Please rewrite the rows below with every "chart" changed to "graph" and everything else unchanged. Leave the pictures out of your version.
#### DATASET ENTRIES
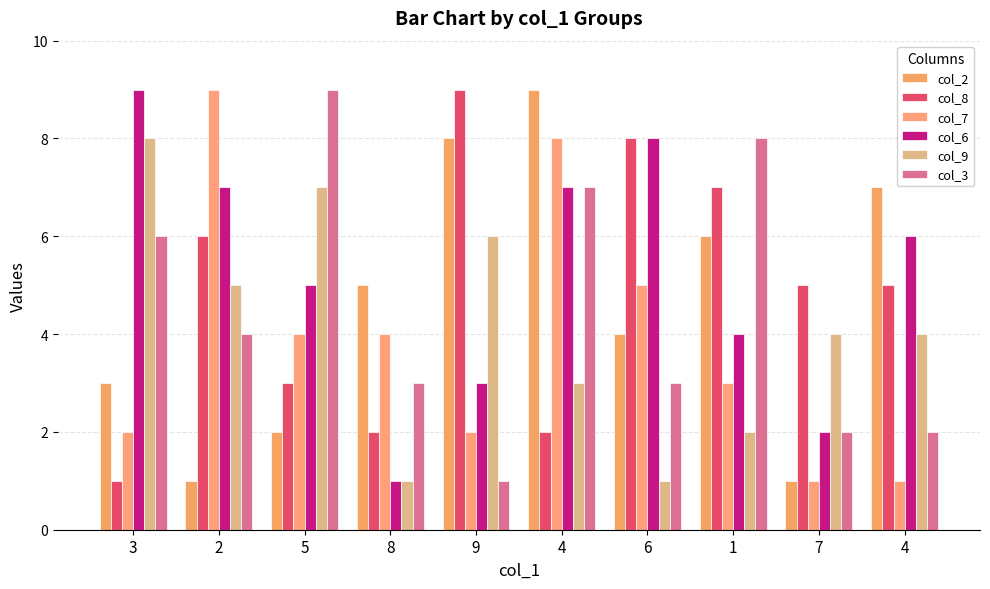

What are all the series names shown in the legend?

col_2, col_8, col_7, col_6, col_9, col_3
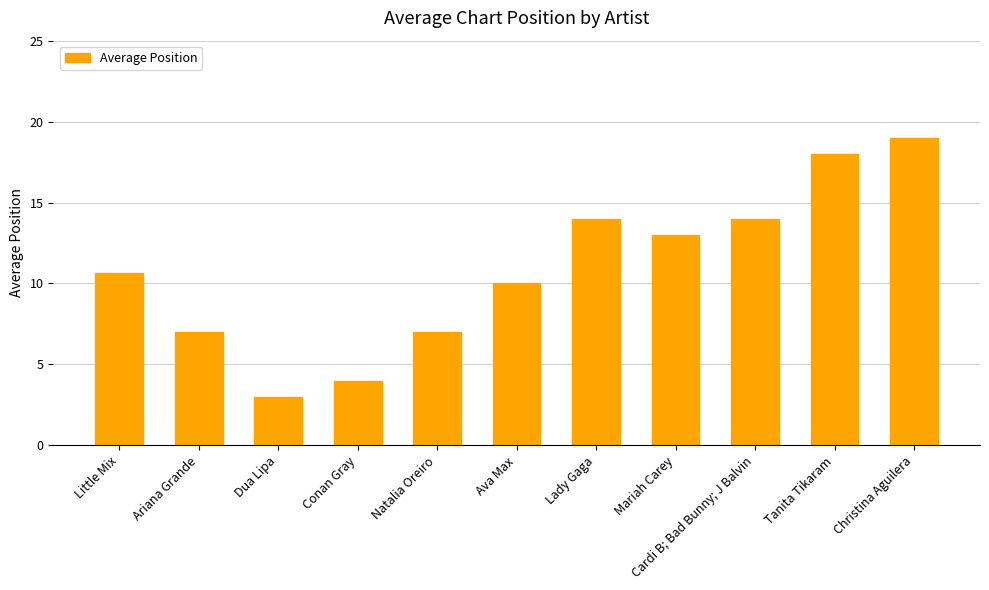

What is the sum of the values at Conan Gray and Little Mix?

14.6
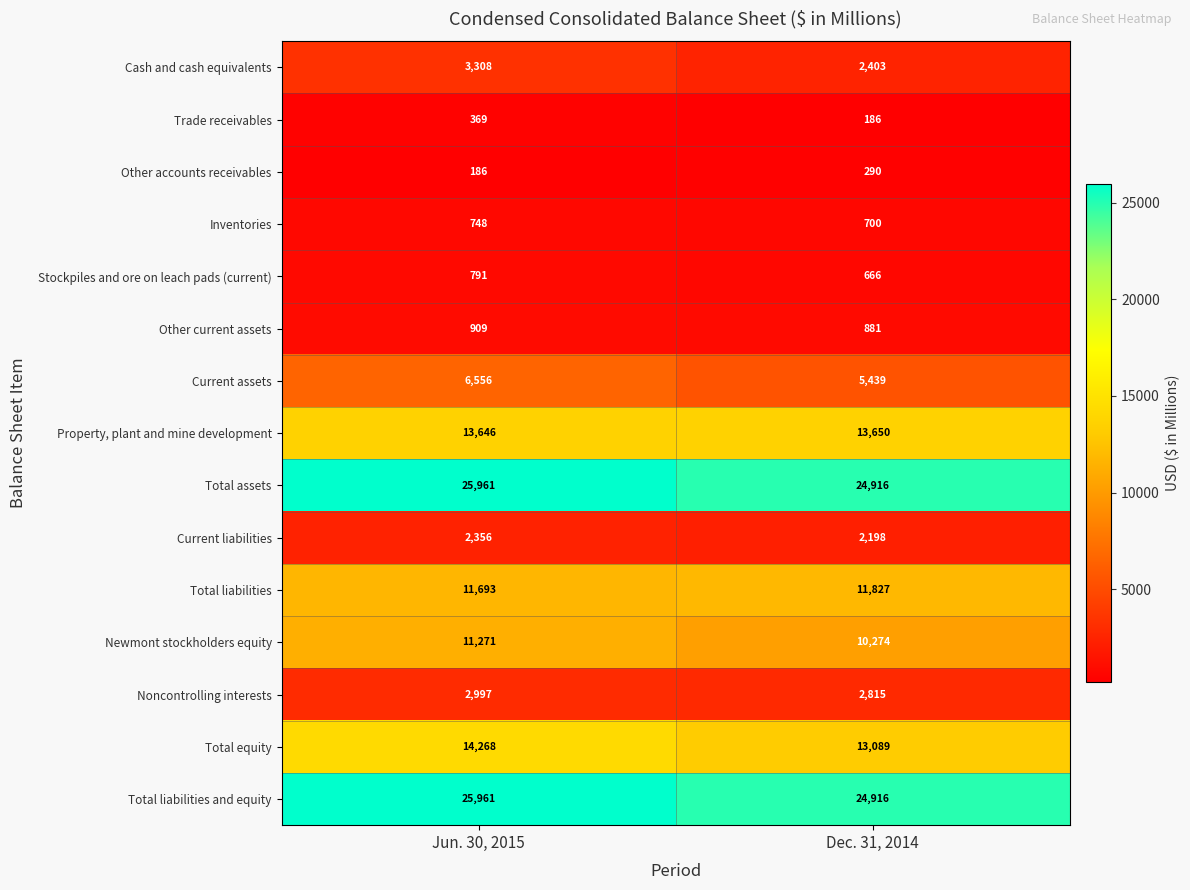

Count the number of data series in this chart.

15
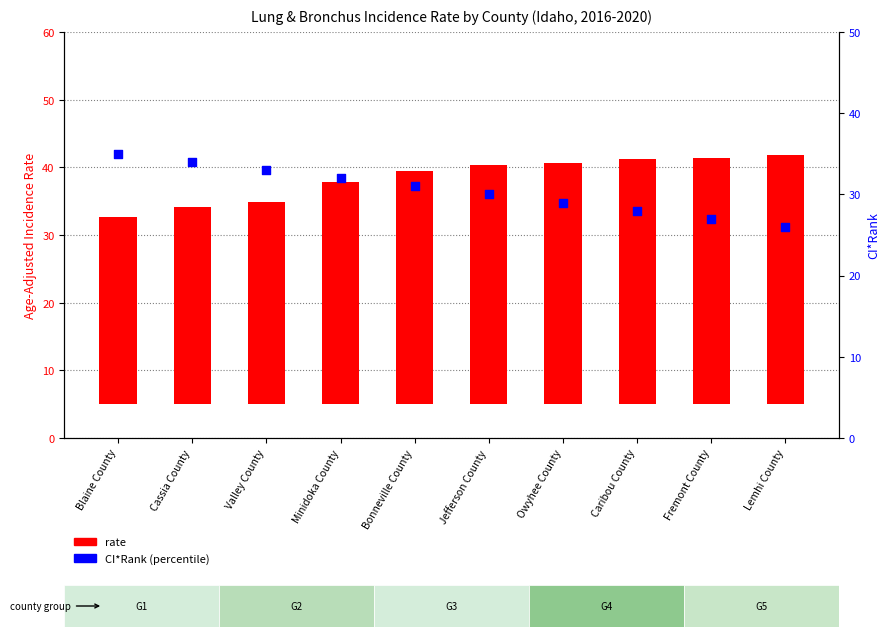

What is the total value across all series at Bonneville County?

65.4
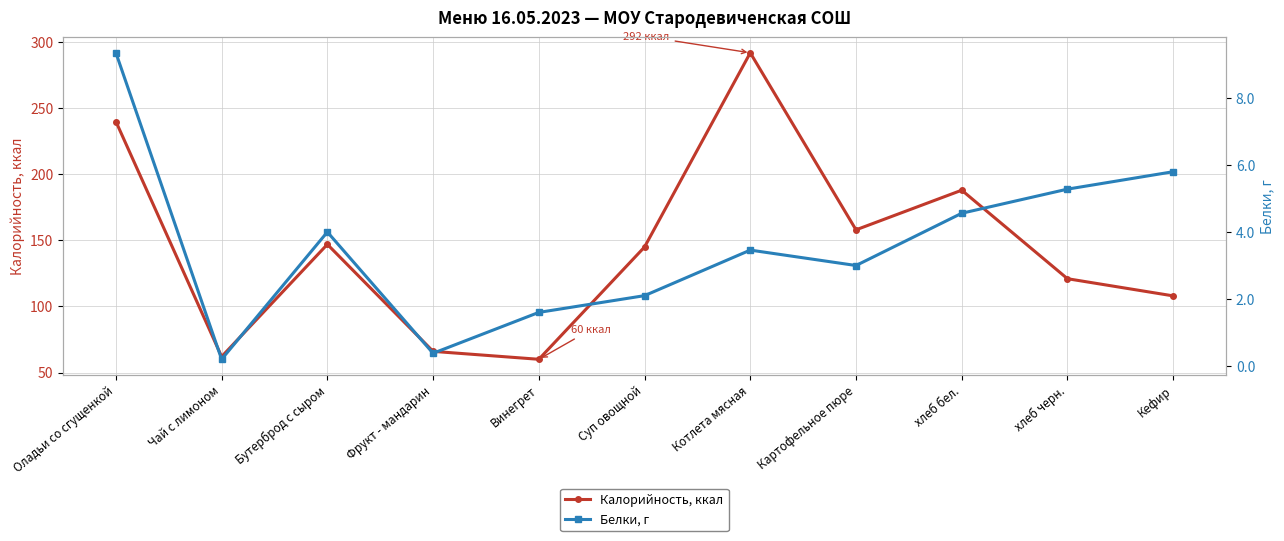

What is the label of the 8th point from the left?

Картофельное пюре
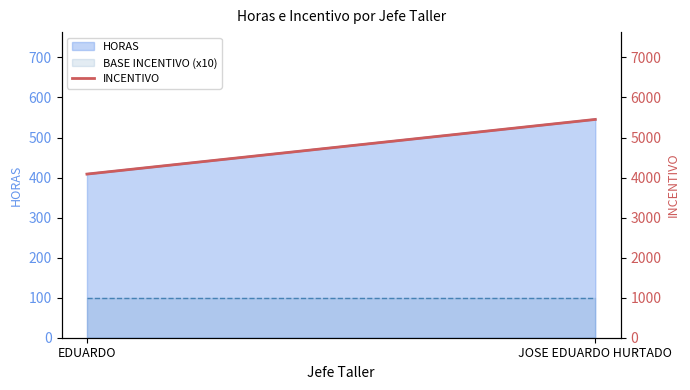

What is the label of the 2nd point from the left?

JOSE EDUARDO HURTADO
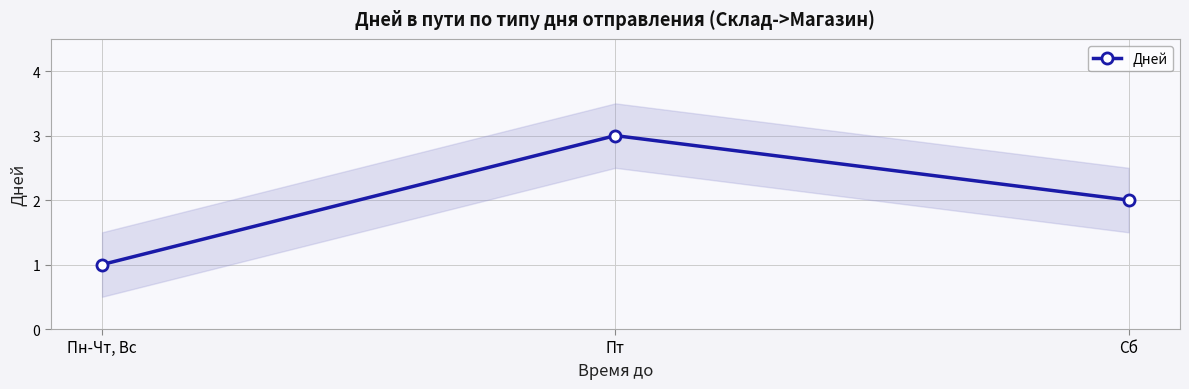

What is the smallest value displayed?

1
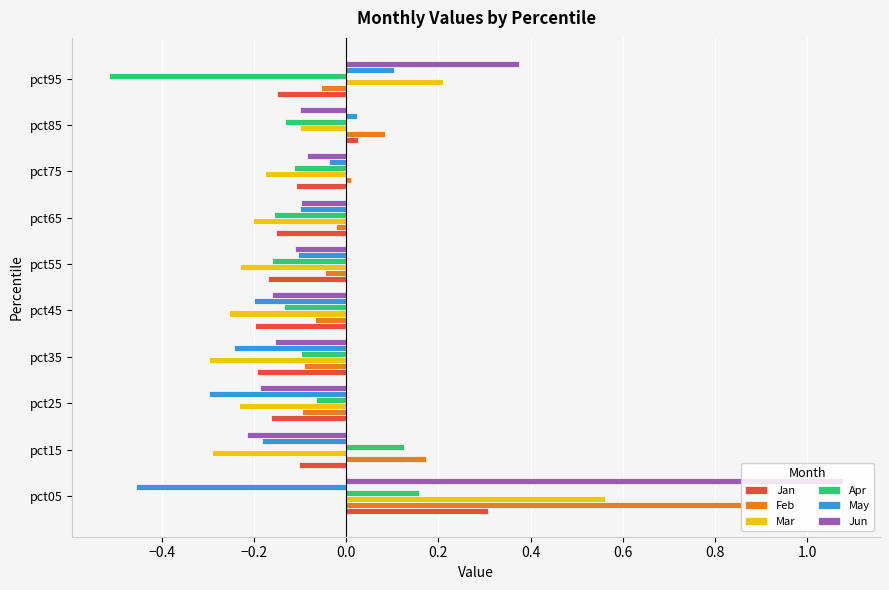

What is the difference between the maximum and minimum values in the Jan series?

0.5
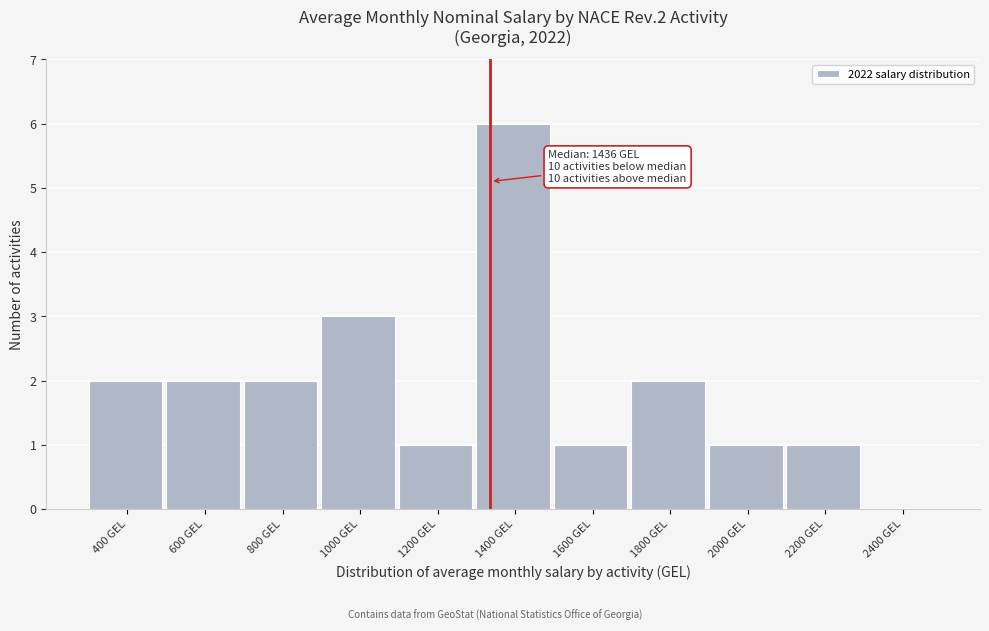

Reading left to right, what are all the values shown in this chart?

400 GEL=2	600 GEL=2	800 GEL=2	1000 GEL=3	1200 GEL=1	1400 GEL=6	1600 GEL=1	1800 GEL=2	2000 GEL=1	2200 GEL=1	2400 GEL=0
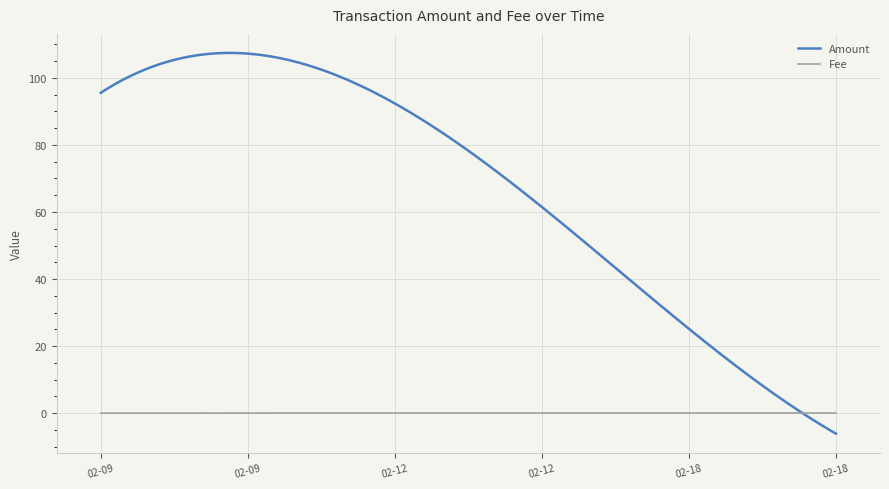

Which series has the largest total across all categories?

Amount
########
RESULT BELOW
What are all the series names shown in the legend?

col_2, col_8, col_7, col_6, col_9, col_3

What is the sum of the values at Conan Gray and Little Mix?

14.6

Count the number of data series in this graph.

15

What is the total value across all series at Bonneville County?

65.4

What is the label of the 8th point from the left?

Картофельное пюре

What is the label of the 2nd point from the left?

JOSE EDUARDO HURTADO

What is the smallest value displayed?

1

What is the difference between the maximum and minimum values in the Jan series?

0.5

Reading left to right, what are all the values shown in this graph?

400 GEL=2	600 GEL=2	800 GEL=2	1000 GEL=3	1200 GEL=1	1400 GEL=6	1600 GEL=1	1800 GEL=2	2000 GEL=1	2200 GEL=1	2400 GEL=0

Which series has the largest total across all categories?

Amount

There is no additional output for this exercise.